**Material for this task:**
· · ·
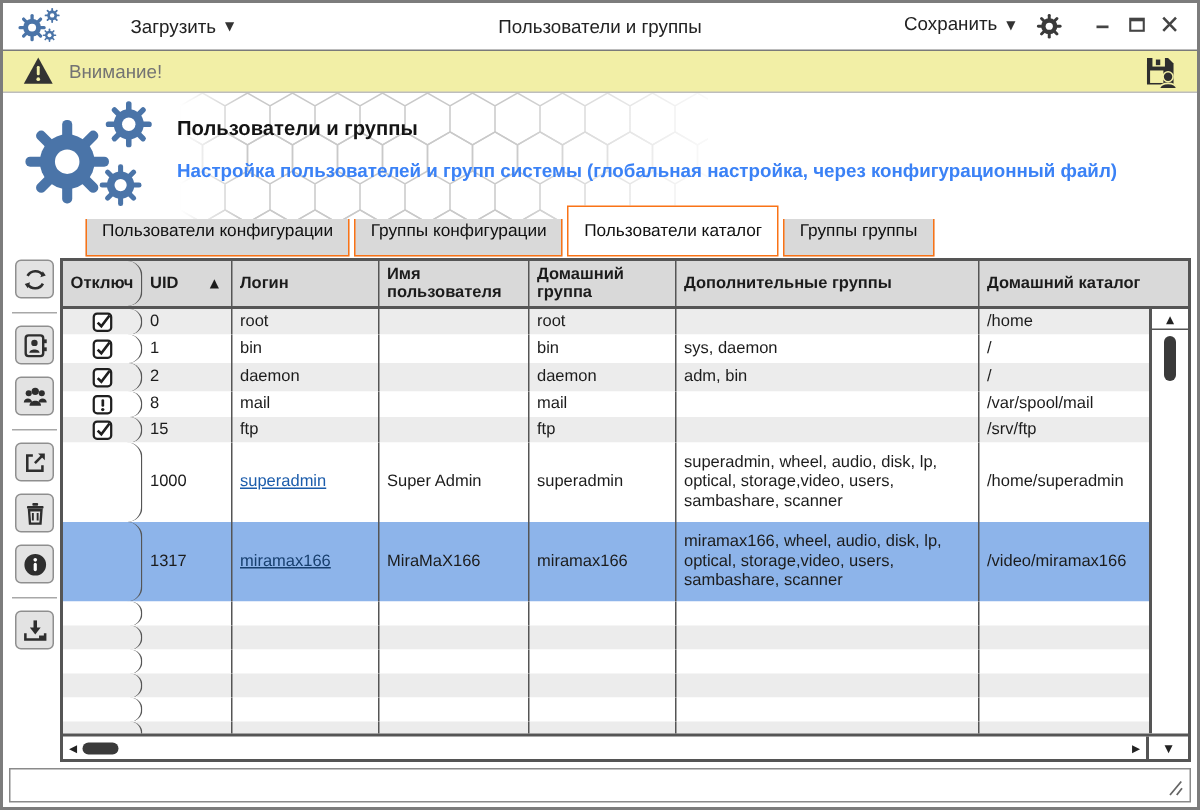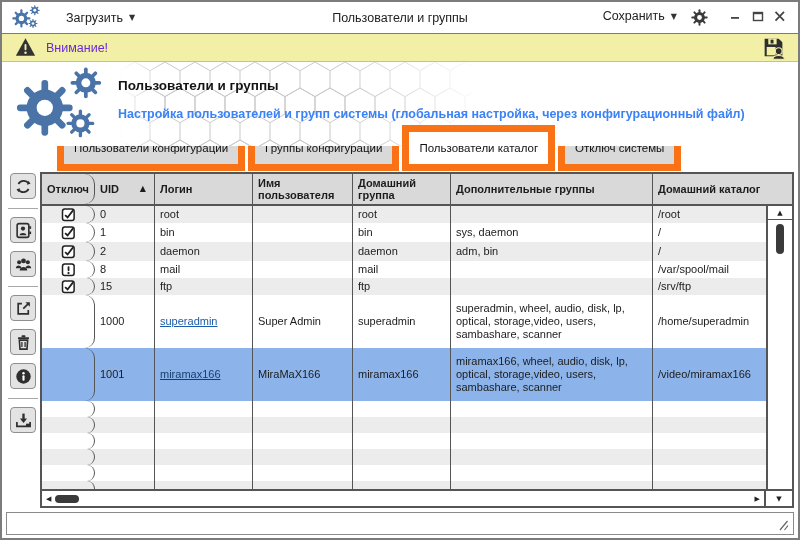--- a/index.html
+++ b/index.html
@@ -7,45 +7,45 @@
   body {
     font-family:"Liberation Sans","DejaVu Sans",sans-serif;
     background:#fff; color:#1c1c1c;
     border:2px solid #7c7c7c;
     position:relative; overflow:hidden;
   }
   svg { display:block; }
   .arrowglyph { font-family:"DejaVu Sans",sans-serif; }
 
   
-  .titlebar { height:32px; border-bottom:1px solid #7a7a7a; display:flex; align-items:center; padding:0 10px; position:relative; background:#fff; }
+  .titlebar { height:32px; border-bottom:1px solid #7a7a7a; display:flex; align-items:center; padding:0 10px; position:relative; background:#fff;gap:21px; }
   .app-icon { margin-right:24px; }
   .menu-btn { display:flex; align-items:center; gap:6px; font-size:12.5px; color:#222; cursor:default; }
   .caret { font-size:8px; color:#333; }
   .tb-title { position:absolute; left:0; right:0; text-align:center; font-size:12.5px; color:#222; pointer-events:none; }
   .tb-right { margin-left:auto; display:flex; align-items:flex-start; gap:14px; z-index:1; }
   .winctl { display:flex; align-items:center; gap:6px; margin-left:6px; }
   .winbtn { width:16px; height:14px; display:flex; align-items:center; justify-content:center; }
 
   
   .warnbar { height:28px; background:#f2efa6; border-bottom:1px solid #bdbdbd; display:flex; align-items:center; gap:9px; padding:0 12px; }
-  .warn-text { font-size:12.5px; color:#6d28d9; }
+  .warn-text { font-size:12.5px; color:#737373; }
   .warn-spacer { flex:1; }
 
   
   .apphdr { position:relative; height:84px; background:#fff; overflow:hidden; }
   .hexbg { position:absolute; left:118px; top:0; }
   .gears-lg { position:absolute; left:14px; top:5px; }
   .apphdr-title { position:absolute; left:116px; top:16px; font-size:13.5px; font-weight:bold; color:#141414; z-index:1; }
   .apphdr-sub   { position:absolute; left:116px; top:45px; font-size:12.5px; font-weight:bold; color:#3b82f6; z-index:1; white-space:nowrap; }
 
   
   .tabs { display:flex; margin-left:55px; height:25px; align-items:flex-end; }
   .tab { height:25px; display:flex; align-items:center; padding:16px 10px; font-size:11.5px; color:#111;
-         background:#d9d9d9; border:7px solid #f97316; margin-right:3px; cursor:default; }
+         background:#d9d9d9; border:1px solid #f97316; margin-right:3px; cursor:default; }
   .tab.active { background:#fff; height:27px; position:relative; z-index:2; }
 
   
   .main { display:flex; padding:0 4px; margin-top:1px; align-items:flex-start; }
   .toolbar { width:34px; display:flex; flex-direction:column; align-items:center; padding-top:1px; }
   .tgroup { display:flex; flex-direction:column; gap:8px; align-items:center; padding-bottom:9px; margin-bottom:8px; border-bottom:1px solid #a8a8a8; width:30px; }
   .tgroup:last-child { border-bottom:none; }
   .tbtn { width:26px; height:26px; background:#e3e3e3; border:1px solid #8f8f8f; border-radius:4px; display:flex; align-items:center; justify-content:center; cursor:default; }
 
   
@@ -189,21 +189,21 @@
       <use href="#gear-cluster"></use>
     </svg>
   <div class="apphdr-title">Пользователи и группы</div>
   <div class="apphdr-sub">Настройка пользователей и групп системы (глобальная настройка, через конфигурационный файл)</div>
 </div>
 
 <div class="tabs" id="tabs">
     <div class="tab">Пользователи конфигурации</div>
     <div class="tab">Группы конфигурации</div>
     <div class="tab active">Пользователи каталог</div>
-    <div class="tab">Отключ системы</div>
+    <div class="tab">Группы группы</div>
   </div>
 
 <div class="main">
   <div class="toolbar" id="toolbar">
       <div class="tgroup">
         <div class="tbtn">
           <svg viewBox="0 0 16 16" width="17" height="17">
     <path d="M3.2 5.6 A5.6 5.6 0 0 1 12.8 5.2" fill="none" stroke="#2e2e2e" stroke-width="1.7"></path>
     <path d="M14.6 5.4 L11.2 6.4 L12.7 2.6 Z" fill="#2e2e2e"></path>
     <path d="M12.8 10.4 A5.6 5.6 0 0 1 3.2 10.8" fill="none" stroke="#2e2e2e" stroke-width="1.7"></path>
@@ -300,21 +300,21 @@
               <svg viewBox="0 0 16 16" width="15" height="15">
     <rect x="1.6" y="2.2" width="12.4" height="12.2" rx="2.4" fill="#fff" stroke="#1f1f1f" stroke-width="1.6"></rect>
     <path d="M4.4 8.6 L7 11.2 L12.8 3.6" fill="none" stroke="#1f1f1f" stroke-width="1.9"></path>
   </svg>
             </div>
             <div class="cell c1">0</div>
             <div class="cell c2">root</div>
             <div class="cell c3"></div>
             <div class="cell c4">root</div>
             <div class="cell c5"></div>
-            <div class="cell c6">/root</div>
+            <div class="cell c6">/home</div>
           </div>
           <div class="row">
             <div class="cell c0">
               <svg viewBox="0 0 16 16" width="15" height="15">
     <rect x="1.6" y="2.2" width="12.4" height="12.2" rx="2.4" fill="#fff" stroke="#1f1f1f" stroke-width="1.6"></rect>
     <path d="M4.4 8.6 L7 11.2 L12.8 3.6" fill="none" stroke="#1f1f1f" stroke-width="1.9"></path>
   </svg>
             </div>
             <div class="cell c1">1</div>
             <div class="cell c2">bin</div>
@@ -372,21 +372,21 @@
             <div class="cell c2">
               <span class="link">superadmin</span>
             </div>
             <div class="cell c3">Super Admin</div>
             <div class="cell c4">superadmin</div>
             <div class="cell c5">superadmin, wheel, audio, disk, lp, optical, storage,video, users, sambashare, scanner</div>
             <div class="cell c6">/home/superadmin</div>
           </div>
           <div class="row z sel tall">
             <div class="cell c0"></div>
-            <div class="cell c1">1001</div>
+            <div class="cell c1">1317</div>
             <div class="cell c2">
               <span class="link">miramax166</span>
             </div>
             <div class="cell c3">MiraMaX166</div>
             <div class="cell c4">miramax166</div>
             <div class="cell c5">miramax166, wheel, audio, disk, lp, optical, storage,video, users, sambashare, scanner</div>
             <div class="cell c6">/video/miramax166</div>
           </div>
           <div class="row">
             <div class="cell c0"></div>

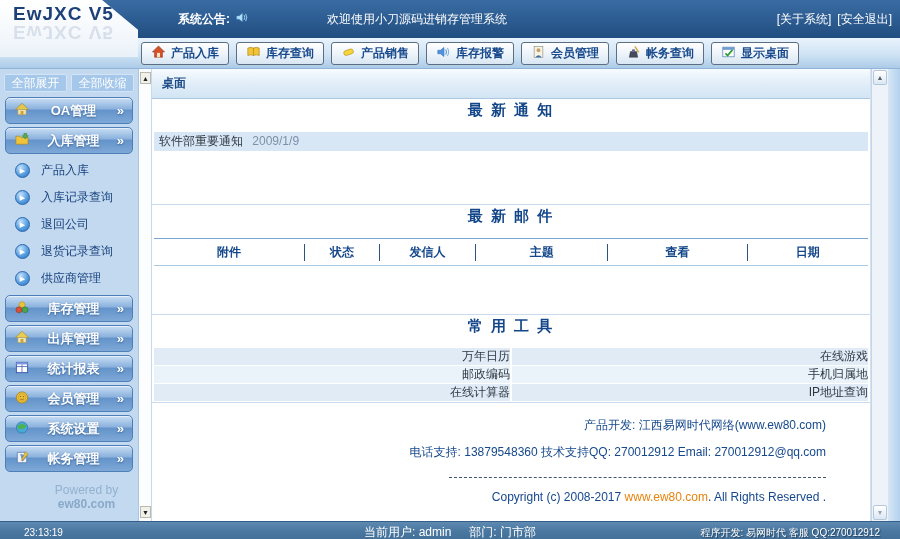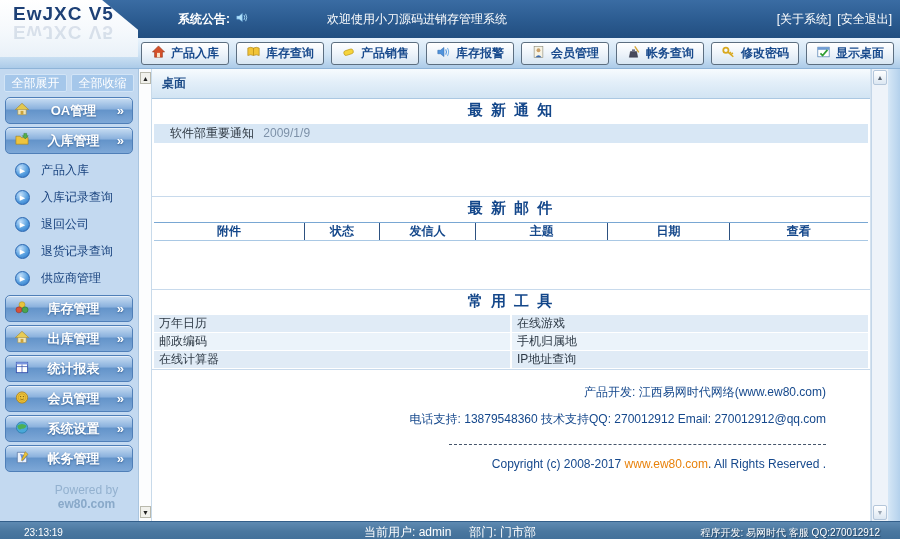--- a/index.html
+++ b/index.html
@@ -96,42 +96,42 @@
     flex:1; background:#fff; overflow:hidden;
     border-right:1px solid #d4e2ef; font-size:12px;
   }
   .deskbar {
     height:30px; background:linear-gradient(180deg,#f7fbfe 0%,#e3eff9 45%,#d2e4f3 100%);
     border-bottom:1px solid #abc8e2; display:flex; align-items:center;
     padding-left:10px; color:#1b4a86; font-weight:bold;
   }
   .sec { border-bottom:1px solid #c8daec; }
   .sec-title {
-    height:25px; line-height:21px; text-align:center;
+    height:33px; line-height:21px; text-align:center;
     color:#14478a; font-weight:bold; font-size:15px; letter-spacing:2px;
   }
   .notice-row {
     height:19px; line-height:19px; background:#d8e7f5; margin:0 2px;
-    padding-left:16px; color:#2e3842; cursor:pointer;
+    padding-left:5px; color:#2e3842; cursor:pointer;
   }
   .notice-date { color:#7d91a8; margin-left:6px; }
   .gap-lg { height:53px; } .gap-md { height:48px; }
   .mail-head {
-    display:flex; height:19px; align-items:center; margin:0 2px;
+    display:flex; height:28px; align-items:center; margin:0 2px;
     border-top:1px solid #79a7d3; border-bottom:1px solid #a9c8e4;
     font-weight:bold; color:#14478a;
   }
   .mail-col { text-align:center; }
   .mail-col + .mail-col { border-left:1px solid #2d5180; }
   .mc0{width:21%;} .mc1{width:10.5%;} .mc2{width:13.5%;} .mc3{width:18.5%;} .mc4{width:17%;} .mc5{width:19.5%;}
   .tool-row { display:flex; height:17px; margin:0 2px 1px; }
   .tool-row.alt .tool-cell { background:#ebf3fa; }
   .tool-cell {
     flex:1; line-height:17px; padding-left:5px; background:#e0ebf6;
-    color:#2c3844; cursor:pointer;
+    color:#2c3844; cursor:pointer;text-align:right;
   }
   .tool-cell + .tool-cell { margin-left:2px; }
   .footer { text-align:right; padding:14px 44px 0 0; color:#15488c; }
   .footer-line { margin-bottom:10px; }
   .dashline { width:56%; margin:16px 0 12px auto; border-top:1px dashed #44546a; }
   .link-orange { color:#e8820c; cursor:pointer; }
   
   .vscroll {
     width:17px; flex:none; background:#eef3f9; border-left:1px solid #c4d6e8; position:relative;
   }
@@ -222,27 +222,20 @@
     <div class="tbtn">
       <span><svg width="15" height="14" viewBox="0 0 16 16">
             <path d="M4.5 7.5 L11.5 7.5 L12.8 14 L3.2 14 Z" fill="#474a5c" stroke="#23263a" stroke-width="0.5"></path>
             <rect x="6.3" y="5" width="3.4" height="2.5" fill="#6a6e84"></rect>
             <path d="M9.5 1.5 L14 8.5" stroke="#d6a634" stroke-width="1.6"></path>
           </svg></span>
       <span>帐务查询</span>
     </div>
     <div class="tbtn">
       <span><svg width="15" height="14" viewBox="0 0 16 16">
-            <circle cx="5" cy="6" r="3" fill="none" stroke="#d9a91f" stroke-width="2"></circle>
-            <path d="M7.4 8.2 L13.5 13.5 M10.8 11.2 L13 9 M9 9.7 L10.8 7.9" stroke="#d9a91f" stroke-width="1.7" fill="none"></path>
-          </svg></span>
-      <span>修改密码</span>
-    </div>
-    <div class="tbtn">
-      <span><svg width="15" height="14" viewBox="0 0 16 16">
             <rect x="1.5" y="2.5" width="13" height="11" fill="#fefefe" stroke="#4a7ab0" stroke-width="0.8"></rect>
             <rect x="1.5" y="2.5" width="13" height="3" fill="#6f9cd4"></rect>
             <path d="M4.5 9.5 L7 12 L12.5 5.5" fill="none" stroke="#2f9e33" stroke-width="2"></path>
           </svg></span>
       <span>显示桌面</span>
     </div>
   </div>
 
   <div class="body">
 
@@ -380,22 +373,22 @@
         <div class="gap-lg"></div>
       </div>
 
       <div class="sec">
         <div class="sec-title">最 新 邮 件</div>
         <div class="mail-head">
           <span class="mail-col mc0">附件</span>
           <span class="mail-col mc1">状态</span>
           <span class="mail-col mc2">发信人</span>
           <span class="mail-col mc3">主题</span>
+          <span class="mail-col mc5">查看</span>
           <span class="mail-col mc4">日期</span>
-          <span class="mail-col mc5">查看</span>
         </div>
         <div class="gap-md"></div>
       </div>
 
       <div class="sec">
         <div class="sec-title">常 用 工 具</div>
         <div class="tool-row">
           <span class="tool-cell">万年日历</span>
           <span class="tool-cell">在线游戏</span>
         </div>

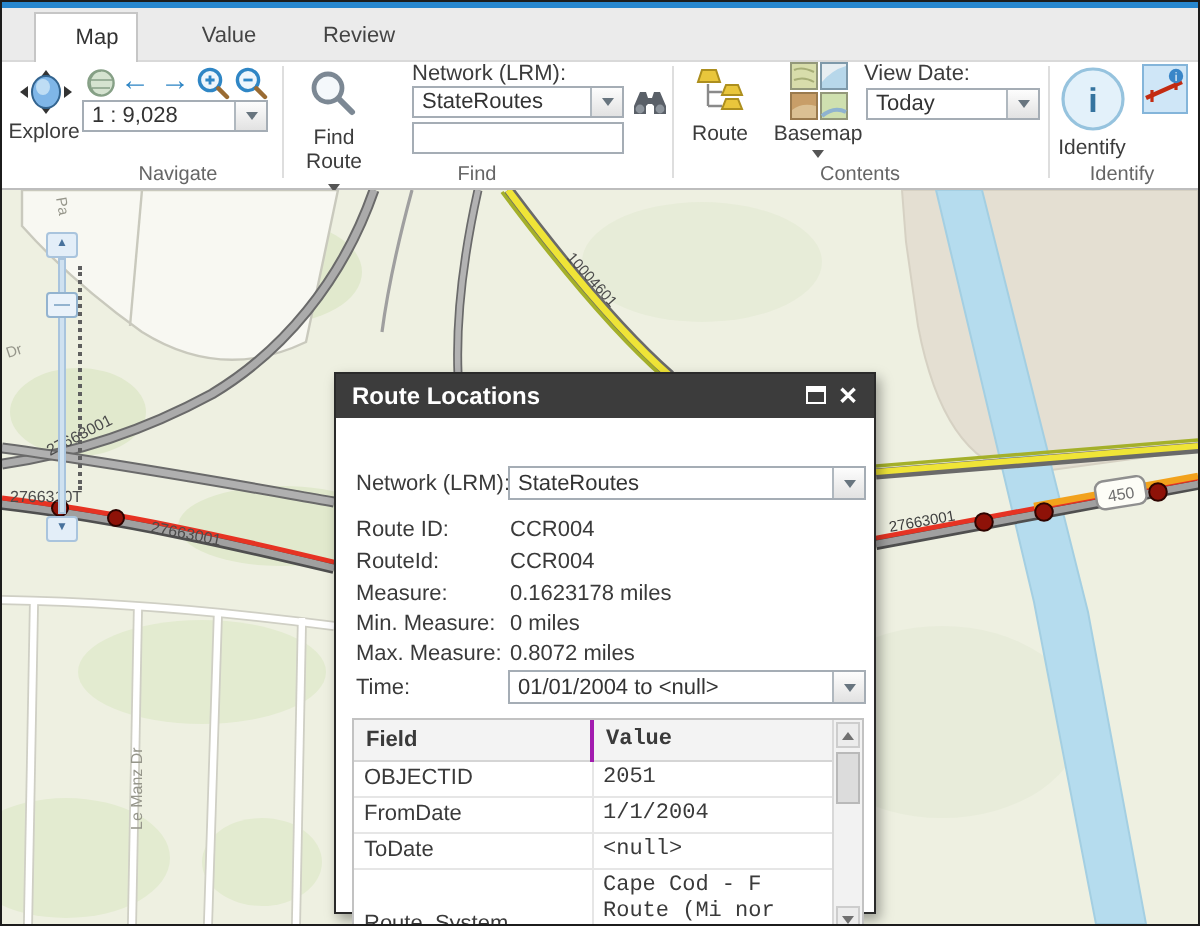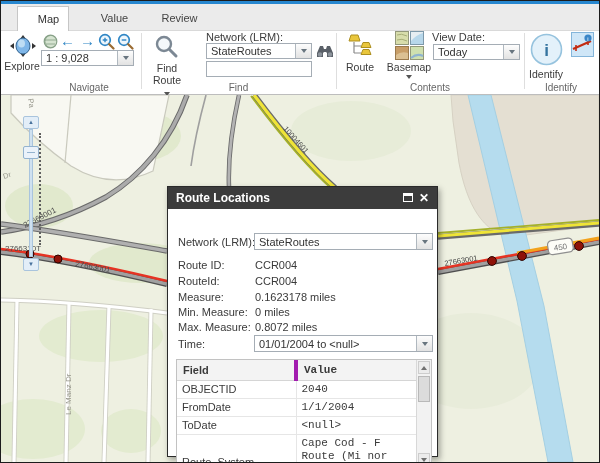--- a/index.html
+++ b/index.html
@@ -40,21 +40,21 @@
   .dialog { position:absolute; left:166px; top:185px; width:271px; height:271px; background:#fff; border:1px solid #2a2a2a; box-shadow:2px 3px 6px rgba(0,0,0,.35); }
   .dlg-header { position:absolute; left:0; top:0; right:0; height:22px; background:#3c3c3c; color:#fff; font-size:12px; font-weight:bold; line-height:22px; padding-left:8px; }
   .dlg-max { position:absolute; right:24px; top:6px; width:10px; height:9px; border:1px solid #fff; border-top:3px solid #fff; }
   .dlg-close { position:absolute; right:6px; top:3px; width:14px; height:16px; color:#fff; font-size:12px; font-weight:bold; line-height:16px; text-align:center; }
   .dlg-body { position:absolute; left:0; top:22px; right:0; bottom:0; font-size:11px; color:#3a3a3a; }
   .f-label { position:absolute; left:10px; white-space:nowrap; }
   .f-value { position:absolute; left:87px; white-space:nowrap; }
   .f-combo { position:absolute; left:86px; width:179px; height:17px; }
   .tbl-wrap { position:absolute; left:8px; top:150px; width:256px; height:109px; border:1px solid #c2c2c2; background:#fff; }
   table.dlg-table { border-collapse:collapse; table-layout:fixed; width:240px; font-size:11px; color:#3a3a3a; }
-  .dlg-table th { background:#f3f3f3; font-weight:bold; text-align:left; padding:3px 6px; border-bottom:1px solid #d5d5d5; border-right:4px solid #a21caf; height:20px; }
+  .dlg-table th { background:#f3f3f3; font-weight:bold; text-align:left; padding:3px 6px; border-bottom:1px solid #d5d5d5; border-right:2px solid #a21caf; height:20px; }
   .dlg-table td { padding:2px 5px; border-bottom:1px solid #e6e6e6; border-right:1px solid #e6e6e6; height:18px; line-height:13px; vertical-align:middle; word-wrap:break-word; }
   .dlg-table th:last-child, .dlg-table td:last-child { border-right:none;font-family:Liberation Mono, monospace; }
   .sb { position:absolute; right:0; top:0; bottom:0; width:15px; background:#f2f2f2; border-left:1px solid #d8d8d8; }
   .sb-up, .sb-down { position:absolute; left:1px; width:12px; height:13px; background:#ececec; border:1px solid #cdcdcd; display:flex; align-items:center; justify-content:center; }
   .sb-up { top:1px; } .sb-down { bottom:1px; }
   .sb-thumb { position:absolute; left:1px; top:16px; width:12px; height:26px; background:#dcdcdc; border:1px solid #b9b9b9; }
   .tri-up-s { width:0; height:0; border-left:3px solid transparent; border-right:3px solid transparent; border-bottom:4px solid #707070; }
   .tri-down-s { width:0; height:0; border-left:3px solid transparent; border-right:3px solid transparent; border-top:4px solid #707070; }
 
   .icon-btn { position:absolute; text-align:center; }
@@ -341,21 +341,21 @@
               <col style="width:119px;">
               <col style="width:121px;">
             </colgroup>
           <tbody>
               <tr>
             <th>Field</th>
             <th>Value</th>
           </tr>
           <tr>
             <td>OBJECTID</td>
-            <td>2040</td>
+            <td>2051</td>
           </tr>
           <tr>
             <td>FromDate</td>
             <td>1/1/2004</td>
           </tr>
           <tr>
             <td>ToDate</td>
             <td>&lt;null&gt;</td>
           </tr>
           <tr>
· · ·
**Work required:** In the data above, retype only the stretch from the line with "新 邮 件</div>" through the line with "position:absolute; left:0; top:22px;", word for word, and skip any pictures.

**Result for this exercise:**
         <div class="sec-title">最 新 邮 件</div>
         <div class="mail-head">
           <span class="mail-col mc0">附件</span>
           <span class="mail-col mc1">状态</span>
           <span class="mail-col mc2">发信人</span>
           <span class="mail-col mc3">主题</span>
+          <span class="mail-col mc5">查看</span>
           <span class="mail-col mc4">日期</span>
-          <span class="mail-col mc5">查看</span>
         </div>
         <div class="gap-md"></div>
       </div>
 
       <div class="sec">
         <div class="sec-title">常 用 工 具</div>
         <div class="tool-row">
           <span class="tool-cell">万年日历</span>
           <span class="tool-cell">在线游戏</span>
         </div>

--- a/index.html
+++ b/index.html
@@ -40,21 +40,21 @@
   .dialog { position:absolute; left:166px; top:185px; width:271px; height:271px; background:#fff; border:1px solid #2a2a2a; box-shadow:2px 3px 6px rgba(0,0,0,.35); }
   .dlg-header { position:absolute; left:0; top:0; right:0; height:22px; background:#3c3c3c; color:#fff; font-size:12px; font-weight:bold; line-height:22px; padding-left:8px; }
   .dlg-max { position:absolute; right:24px; top:6px; width:10px; height:9px; border:1px solid #fff; border-top:3px solid #fff; }
   .dlg-close { position:absolute; right:6px; top:3px; width:14px; height:16px; color:#fff; font-size:12px; font-weight:bold; line-height:16px; text-align:center; }
   .dlg-body { position:absolute; left:0; top:22px; right:0; bottom:0; font-size:11px; color:#3a3a3a; }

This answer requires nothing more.